June 18th 2016: The Cahow nesting season which is winding down, has thus far produced record numbers from the Nonsuch Island Colonies with 6 out of a total 10 chicks having fledged so far and is on track to produce the 2nd highest number of fledgelings from the whole colony, with 58, just down from 59 in 2014.
Recently named “Tempest” the star of the CahowCam livestream, attracted the largest audiences in the CahowCam’s 4 year history with over 6,000 viewers around the world watching live when he hatched and with 10’s of thousands watching his progress over the following 91 days.
J-P Rouja from the Nonsuch Expeditions Team said:
"This year we left the camera running after the chick had fledged on June 5th to see what happens immediately after the burrow is abandoned, and sure enough as happened last year within an hour a land crab made its way into the burrow to start feeding on the nesting materials.
To our utmost surprise however around 4 am a small petrel looking seabird first called into and then entered the chamber as if prospecting for a new nest site.
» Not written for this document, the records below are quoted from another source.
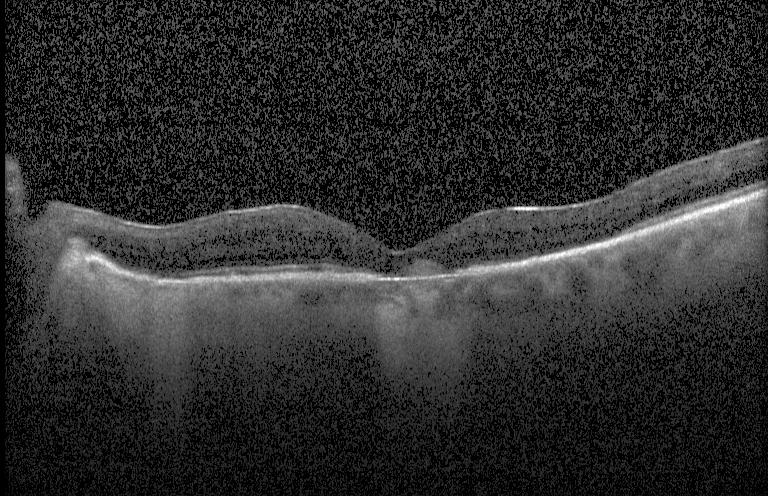 Finding: a choroidal neovascular membrane.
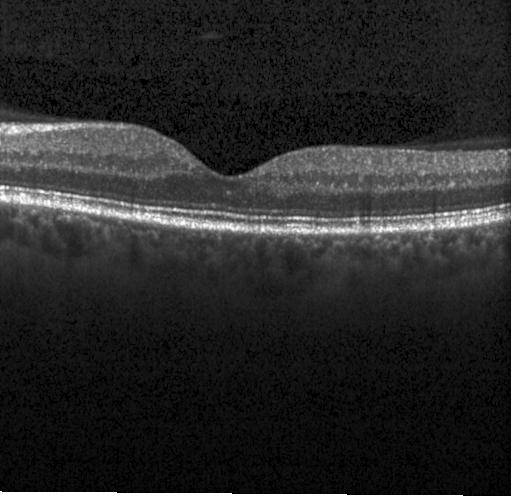

Dx: no choroidal neovascularization, diabetic macular edema, or drusen.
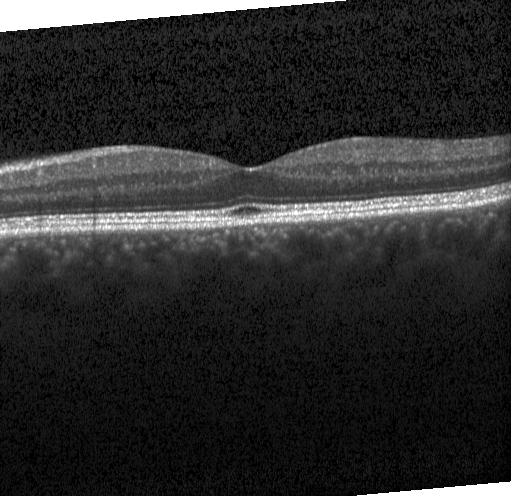

Retinal OCT B-scan. Assessment: neither choroidal neovascularization, diabetic macular edema, nor drusen.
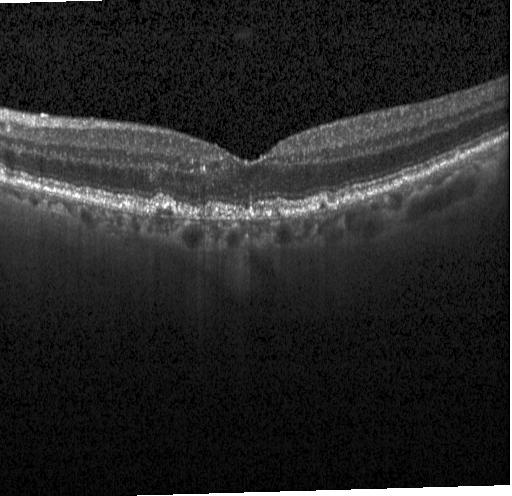 Multiple drusen.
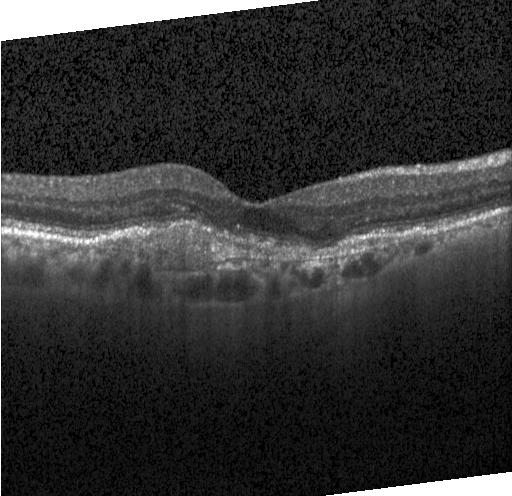

Acquired on a Heidelberg Spectralis · spectral-domain OCT · optical coherence tomography B-scan · fovea-centered. Macular OCT: choroidal neovascularization (CNV).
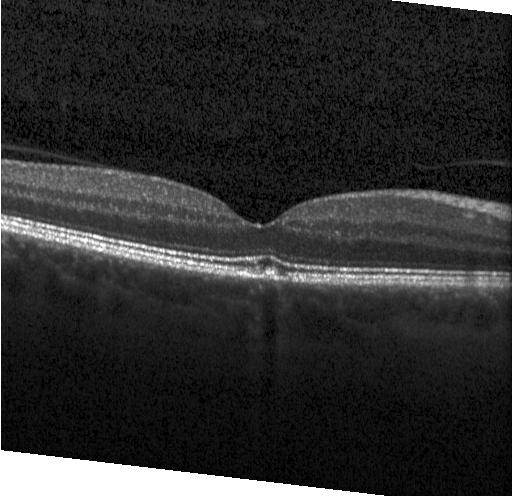 Impression: no CNV, DME, or drusen.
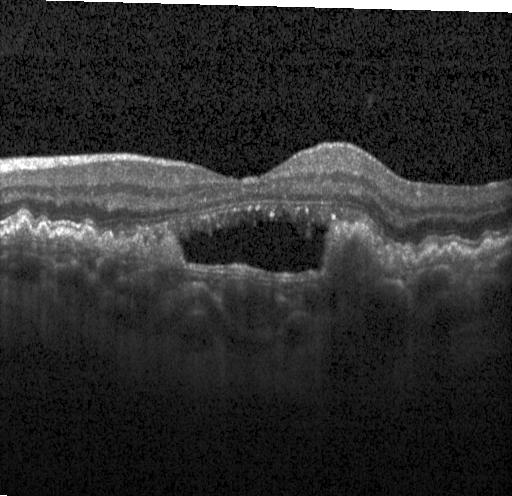

Retinal OCT cross-section · spectral-domain OCT — Dx: choroidal neovascularization (CNV).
This bird was less than half the size of a Cahow with a different vocal pattern so we knew it was something new. He spent about an hour rummaging around and then departed before sunrise leaving all of us who were watching online not sure what we had just witnessed and thankful that it had been recorded."
Chief Terrestrial Conservation Officer Jeremy Madeiros initially pointed us towards the Storm Petrel family, which is of the same nocturnal, burrow nesting tube nosed family as the Cahow, however none of these are known to have ever landed or nested in Bermuda, let alone be filmed doing so.
The Nonsuch Expeditions Team digitized the video and the audio recordings so that they could be shared amongst the local and international birding community experts and the consensus thus far confirms Mr. Madeiros’s suspicion that it is the dark rumped variation of a Leach’s Storm Petrel. These normally nest 800 to 900 miles away in the Canadian Maritimes and are less than half the size of Cahow with a wingspan of 19” versus 36” to 38” for a Cahow.
Jeremy Madeiros says:, "We all thought we had witnessed an amazing one off event, however the CahowCam has allowed us to witness two more 3.30am visits as this little bird who seems to be intent on occupying this nest and attracting a mate. The odds of this bird not only deciding to nest in Bermuda 800 + miles from home but also happening to pick the one burrow where we have a camera operating must be a million to one, but now that he is here there is actually the remotest possibility of him succeeding in attracting a mate as the species is known to feed in our open ocean waters.
This is a great gift for today, World Ocean’s day, as it shows that even as we increase our understanding, there is so much more to learn."
What is now evident is that through the ongoing successful management and protection of the slowly increasing Cahow colony there are other positive unintended consequences such as encouraging other species to nest here as well.
As of 4.30 am on June 8th “Stormy” as he is now nicknamed was sitting in the entrance of the recently vacated Cahow burrow on the edge of a cliff on Nonsuch Island calling out to sea for a prospective mate, whilst unknowingly connected to the digital world.
Please login to www.nonsuchisland.com/live-cahow-cam/ for replays and updates or watch live at 3.30 am or so tomorrow morning if you are awake and so inclined.
Best of luck Stormy on a rather stormy World Oceans day. :)
UPDATE: June 9th He visited again between 2 am and 4,30 am arranging the nest and calling out for a mate.
UPDATE: June 10th He is back again!
UPDATE: June 17th He is back yet once again! Virtually every night for the past 12 days!